पुरुषः प्रकृतिस्थो हि भुङ्क्ते प्रकृतिजान्गुणान्। कारणं गुणसङ्गोऽस्य सदसद्योनिजन्मसु॥

puruṣaḥ prakṛtistho hi bhuṅkte prakṛtijānguṇān | kāraṇaṁ guṇasaṅgo'sya sadasadyonijanmasu ||

Word by Word 10 words
पुरुषः
pṛ to fill uṣa dweller in the city of the body

the Self, the conscious dweller in the body

प्रकृतिस्थः
pra forth kṛ to make, to create sthā to stand

seated in prakriti, resting in nature

हि
hi indeed

indeed, for

भुङ्क्ते
bhuj to enjoy, to experience

experiences, tastes

प्रकृतिजान्
prakṛti nature jan to be born

born of nature

गुणान्
guṇa quality, strand

the gunas, nature's qualities

कारणम्
kṛ to do, to cause

the cause

गुणसङ्गः
guṇa quality sañj to cling, to attach

attachment to the gunas

अस्य
idam this

of this one, of the Self

सदसद्योनिजन्मसु
sat good asat bad yoni womb jan to be born

in births in good and bad wombs

The Self, when it forgets itself and settles into nature, starts tasting nature's flavours — its joys and sorrows, its ups and downs. And the more it clings to those flavours, wanting more and more of them, the more it gets pulled back into new lives, sometimes happy ones and sometimes hard ones. is saying that getting hooked on the changing show is what keeps us going around and around.

कथा

The Traveller Who Forgot the Road

From the upanishad

Long ago, a young traveller named Sumati set out from his village to reach the great teacher who lived past the seven hills. His father had walked the road once and warned him: "Keep your feet moving and your eyes on the path. The road is long, but it ends at the teacher's door."

Sumati promised he would.

The first morning, the road wound through a mango grove so sweet-smelling that he stopped to eat. The mangoes were warm from the sun and dripping with juice. "Just one more," he said, again and again, until the afternoon was gone.

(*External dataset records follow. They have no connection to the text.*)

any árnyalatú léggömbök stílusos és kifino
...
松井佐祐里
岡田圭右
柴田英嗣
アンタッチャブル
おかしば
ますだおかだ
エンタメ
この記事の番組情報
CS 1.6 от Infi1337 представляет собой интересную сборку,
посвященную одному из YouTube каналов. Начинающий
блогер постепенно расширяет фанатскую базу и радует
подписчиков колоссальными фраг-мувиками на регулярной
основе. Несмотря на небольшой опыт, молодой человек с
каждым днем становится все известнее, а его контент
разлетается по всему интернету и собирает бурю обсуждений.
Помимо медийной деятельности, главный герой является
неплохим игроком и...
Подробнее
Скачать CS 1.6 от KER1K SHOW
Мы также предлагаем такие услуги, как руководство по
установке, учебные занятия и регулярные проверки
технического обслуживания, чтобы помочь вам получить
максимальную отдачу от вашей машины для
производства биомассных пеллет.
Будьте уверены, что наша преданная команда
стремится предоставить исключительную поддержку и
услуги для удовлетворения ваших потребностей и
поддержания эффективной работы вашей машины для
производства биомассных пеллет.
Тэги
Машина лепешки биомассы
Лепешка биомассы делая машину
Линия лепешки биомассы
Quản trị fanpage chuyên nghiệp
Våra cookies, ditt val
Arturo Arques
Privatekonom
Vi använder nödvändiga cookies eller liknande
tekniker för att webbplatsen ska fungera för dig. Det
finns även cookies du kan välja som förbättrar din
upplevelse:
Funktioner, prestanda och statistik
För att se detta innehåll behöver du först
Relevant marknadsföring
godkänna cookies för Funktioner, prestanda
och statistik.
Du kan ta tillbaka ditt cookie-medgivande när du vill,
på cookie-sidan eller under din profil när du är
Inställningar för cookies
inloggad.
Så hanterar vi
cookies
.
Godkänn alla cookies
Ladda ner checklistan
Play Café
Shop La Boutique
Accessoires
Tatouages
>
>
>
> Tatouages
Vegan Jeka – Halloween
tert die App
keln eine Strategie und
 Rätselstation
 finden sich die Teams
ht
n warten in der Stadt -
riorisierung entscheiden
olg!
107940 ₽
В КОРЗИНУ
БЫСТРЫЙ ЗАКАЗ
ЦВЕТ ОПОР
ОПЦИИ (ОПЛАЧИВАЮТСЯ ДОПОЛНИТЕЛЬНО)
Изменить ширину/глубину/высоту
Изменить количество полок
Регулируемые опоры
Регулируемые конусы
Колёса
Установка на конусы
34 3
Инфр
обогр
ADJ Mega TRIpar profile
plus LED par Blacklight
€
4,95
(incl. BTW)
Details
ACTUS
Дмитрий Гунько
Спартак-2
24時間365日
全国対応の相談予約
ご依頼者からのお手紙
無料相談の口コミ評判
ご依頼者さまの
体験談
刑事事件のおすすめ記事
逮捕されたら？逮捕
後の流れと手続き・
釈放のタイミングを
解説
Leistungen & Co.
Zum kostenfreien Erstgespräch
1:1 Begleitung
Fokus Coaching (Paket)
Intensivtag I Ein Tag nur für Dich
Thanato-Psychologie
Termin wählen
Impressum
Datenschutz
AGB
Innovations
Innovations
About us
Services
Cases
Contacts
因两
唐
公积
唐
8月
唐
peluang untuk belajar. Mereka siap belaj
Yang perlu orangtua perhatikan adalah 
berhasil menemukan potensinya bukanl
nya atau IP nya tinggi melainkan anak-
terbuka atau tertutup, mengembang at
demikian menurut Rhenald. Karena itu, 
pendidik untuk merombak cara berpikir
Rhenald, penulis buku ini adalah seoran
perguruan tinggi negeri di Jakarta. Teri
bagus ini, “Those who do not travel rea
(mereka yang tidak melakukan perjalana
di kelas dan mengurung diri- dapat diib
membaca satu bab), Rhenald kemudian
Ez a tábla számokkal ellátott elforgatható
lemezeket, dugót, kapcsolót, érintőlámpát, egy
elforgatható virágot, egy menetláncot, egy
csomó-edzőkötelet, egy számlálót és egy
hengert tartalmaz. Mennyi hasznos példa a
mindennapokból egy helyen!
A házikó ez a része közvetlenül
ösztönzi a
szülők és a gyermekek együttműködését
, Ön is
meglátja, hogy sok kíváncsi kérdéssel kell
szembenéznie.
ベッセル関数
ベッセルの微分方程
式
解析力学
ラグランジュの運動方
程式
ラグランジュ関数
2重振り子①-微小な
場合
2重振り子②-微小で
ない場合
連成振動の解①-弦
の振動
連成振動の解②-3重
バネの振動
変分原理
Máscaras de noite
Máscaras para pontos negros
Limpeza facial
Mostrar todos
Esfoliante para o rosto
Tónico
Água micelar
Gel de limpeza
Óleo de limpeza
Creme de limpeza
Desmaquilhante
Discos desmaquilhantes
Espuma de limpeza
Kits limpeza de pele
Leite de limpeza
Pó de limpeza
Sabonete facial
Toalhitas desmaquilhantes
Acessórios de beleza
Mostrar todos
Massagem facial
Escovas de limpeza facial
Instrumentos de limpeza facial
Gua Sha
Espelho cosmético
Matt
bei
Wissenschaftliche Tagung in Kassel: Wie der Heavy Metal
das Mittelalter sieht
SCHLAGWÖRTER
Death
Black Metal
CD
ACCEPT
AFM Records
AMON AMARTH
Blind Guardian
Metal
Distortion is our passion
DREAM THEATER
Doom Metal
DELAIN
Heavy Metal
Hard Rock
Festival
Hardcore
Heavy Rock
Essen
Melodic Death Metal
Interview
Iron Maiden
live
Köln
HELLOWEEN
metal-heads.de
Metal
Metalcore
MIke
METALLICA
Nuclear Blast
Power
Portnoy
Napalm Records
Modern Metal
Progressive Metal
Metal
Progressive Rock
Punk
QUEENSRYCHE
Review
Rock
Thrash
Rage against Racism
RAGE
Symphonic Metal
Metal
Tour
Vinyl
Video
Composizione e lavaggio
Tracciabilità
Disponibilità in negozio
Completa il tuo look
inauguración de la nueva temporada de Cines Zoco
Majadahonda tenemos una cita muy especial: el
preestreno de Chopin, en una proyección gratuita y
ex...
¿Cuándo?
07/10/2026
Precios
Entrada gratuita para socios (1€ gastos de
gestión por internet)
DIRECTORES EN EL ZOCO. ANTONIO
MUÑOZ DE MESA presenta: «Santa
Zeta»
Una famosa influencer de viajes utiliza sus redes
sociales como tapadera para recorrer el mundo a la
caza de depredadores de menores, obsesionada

The next day he came to a river where village children were splashing and laughing. He waded in to cool his feet — and stayed till dusk, soaked and giggling, the teacher's door forgotten.

Then came a festival town, drums booming, sweets piled high, lamps swinging from every doorway. Sumati danced. He feasted. He cheered. When the festival ended he wandered into another, and another, chasing the next bright thing the way a moth chases the next lamp.

Months passed. Then years. Sumati's sandals wore through and he bought new ones. His face grew lined. One festival left him richer; the next left him robbed and hungry, sleeping in a cold doorway. Up and down he went — a fine meal here, an empty belly there — like a leaf tossed on a stream. And with every turn, he forgot a little more why he had ever started walking.

One evening, footsore and grey-haired, he met a child sitting by the roadside. "Where are you going, uncle?" the child asked.

Sumati opened his mouth — and could not remember. He had been so busy tasting the road that he had forgotten he was a traveller at all. He had forgotten the teacher. He had forgotten the door.

He sat down heavily in the dust. Slowly, like a bell ringing far off, his father's words came back: "Keep your eyes on the path." He had chased every sweet thing and every bitter thing along the way, and the chasing itself had kept him wandering, life after life, never arriving.

That, the wise say, is exactly how the Self forgets itself. It settles into nature, tastes her pleasures and pains, and clings — and the clinging is the rope that ties it to the long, winding road of births. The traveller is never trapped by the road itself. Only by loving the road more than the door.

चिन्तनम्

Have you ever gotten so caught up in fun things along the way that you forgot what you actually set out to do?